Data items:
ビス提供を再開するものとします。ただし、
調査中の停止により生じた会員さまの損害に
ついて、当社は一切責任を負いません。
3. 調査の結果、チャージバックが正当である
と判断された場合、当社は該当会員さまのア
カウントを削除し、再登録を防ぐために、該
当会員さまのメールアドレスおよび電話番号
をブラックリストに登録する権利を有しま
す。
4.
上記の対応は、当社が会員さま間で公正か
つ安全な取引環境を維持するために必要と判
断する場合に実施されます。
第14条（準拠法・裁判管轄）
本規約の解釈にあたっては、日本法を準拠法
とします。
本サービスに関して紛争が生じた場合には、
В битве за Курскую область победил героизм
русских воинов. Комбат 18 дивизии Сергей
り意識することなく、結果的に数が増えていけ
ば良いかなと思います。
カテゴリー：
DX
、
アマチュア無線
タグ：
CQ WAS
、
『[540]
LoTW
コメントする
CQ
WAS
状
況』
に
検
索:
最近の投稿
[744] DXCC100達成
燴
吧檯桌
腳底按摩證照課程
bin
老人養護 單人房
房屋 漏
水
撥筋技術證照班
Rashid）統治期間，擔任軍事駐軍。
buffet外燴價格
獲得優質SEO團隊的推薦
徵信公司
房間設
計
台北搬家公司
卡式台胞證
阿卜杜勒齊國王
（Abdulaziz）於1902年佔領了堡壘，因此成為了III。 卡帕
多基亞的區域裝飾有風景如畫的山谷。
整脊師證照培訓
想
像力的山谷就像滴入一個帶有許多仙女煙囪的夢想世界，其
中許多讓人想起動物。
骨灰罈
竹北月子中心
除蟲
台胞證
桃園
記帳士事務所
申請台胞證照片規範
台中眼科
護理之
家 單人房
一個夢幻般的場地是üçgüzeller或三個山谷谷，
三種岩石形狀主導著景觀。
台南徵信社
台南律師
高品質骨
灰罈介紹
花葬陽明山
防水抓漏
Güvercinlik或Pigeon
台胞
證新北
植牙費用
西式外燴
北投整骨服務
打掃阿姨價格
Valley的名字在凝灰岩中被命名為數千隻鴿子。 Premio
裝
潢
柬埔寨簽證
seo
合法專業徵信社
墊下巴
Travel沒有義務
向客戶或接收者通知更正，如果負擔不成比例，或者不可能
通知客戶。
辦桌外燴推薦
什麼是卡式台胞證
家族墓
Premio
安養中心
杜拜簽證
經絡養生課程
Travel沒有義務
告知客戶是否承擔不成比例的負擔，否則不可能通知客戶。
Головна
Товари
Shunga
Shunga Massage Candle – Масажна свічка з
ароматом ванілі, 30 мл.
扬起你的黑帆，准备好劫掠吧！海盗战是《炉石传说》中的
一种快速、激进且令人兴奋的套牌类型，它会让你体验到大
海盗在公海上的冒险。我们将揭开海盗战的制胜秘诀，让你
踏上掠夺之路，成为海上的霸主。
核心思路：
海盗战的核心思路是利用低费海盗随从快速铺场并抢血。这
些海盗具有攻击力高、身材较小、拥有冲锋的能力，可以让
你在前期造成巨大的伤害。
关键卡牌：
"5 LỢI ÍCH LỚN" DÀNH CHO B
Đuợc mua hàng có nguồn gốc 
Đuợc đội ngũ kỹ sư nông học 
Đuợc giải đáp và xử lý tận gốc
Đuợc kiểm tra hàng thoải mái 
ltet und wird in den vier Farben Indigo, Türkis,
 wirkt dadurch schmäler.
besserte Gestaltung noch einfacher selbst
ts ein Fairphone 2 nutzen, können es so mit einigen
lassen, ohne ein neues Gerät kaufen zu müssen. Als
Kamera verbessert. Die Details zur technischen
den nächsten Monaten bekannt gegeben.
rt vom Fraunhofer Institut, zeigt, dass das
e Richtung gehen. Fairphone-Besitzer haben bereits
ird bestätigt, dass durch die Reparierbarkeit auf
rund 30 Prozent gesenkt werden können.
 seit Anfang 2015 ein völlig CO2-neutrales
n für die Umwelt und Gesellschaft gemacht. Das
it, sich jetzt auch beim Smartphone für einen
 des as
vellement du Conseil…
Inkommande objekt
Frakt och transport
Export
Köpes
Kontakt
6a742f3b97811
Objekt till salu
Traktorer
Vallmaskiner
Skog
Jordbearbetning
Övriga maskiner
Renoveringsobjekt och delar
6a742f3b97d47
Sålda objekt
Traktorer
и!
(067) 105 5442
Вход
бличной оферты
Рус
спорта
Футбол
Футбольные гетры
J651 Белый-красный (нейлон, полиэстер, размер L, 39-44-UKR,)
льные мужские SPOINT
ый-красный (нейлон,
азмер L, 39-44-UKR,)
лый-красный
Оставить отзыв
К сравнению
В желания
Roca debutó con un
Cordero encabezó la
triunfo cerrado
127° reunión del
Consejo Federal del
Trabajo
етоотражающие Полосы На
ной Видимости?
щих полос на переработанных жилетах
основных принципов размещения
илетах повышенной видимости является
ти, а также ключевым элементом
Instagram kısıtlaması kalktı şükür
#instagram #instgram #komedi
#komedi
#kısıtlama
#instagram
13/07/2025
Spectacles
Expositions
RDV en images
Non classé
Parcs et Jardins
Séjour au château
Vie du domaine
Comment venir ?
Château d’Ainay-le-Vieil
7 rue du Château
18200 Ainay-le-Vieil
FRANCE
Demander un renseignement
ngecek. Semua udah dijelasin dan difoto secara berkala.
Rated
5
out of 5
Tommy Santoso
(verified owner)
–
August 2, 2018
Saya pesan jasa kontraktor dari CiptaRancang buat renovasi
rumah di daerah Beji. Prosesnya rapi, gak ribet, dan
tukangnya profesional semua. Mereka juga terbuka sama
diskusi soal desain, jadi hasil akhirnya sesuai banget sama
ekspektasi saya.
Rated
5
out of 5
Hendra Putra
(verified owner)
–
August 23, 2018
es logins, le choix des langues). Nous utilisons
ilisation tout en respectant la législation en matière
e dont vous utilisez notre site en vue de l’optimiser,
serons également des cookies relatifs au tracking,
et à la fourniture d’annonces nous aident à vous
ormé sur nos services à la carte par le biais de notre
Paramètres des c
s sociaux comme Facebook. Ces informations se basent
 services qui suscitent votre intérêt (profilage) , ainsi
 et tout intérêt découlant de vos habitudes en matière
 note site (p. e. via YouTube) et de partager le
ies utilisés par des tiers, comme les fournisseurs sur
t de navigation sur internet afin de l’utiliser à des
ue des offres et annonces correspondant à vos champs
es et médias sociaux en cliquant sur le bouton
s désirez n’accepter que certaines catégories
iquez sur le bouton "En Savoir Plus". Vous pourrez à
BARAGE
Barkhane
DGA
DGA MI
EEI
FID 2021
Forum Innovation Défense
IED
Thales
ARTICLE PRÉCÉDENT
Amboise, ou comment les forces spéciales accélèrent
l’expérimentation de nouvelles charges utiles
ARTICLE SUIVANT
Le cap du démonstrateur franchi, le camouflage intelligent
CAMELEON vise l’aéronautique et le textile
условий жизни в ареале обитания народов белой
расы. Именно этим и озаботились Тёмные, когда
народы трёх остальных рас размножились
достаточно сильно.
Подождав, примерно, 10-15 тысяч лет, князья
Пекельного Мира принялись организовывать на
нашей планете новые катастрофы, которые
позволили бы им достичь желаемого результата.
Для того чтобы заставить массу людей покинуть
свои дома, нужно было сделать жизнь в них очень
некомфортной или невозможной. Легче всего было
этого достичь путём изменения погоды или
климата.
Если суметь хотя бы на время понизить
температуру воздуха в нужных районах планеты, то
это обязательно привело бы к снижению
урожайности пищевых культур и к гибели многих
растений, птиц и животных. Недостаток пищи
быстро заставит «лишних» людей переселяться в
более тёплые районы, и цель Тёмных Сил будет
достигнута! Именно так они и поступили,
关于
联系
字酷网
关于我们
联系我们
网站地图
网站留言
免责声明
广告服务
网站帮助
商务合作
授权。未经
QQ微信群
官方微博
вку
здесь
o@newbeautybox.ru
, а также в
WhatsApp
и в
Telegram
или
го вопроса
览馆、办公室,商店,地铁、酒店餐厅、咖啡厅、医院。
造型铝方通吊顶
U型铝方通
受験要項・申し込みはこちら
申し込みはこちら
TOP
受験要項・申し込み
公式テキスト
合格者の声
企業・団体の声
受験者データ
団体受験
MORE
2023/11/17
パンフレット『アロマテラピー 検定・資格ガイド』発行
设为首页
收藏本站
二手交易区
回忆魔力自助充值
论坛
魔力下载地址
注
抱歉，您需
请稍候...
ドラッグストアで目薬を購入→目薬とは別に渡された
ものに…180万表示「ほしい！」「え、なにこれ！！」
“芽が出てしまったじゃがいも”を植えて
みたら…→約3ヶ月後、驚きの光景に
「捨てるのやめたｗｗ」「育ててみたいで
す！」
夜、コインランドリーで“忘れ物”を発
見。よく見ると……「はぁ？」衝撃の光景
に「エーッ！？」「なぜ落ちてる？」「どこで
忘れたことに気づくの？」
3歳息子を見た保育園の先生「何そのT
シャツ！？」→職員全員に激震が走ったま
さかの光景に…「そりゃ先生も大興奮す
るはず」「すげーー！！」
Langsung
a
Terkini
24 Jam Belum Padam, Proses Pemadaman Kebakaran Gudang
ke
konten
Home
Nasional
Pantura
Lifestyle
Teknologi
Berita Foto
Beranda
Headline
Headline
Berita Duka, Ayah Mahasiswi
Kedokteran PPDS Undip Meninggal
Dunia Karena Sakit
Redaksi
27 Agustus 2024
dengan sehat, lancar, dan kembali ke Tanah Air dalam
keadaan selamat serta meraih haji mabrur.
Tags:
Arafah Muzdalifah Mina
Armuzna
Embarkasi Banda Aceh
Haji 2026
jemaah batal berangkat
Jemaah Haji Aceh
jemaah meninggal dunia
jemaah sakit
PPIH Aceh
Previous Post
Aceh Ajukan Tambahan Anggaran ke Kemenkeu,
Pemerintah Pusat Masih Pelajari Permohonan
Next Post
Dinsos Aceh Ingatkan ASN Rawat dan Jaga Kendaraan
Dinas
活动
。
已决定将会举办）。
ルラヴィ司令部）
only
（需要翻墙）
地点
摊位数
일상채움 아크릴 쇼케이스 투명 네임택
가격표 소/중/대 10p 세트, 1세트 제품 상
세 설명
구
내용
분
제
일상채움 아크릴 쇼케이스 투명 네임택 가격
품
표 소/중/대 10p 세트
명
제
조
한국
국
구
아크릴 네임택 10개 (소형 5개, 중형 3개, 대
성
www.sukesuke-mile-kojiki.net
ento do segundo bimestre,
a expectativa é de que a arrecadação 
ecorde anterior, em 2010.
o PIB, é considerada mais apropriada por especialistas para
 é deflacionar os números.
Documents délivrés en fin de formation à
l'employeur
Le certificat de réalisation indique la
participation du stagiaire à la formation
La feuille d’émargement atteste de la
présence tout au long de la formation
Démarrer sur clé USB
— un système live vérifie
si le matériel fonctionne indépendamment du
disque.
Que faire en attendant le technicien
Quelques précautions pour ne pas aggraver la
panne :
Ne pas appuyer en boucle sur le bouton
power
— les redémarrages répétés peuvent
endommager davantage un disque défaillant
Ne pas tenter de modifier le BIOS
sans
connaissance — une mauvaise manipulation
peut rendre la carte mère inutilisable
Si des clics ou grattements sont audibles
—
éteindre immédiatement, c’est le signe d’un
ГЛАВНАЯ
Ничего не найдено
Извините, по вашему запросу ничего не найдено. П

- Job item: Repeat only the lines above, from the first line of the entries through the line that contains "русских воинов. Комбат 18 дивизии Сергей", including both ends.

- The answer:
ビス提供を再開するものとします。ただし、
調査中の停止により生じた会員さまの損害に
ついて、当社は一切責任を負いません。
3. 調査の結果、チャージバックが正当である
と判断された場合、当社は該当会員さまのア
カウントを削除し、再登録を防ぐために、該
当会員さまのメールアドレスおよび電話番号
をブラックリストに登録する権利を有しま
す。
4.
上記の対応は、当社が会員さま間で公正か
つ安全な取引環境を維持するために必要と判
断する場合に実施されます。
第14条（準拠法・裁判管轄）
本規約の解釈にあたっては、日本法を準拠法
とします。
本サービスに関して紛争が生じた場合には、
В битве за Курскую область победил героизм
русских воинов. Комбат 18 дивизии Сергей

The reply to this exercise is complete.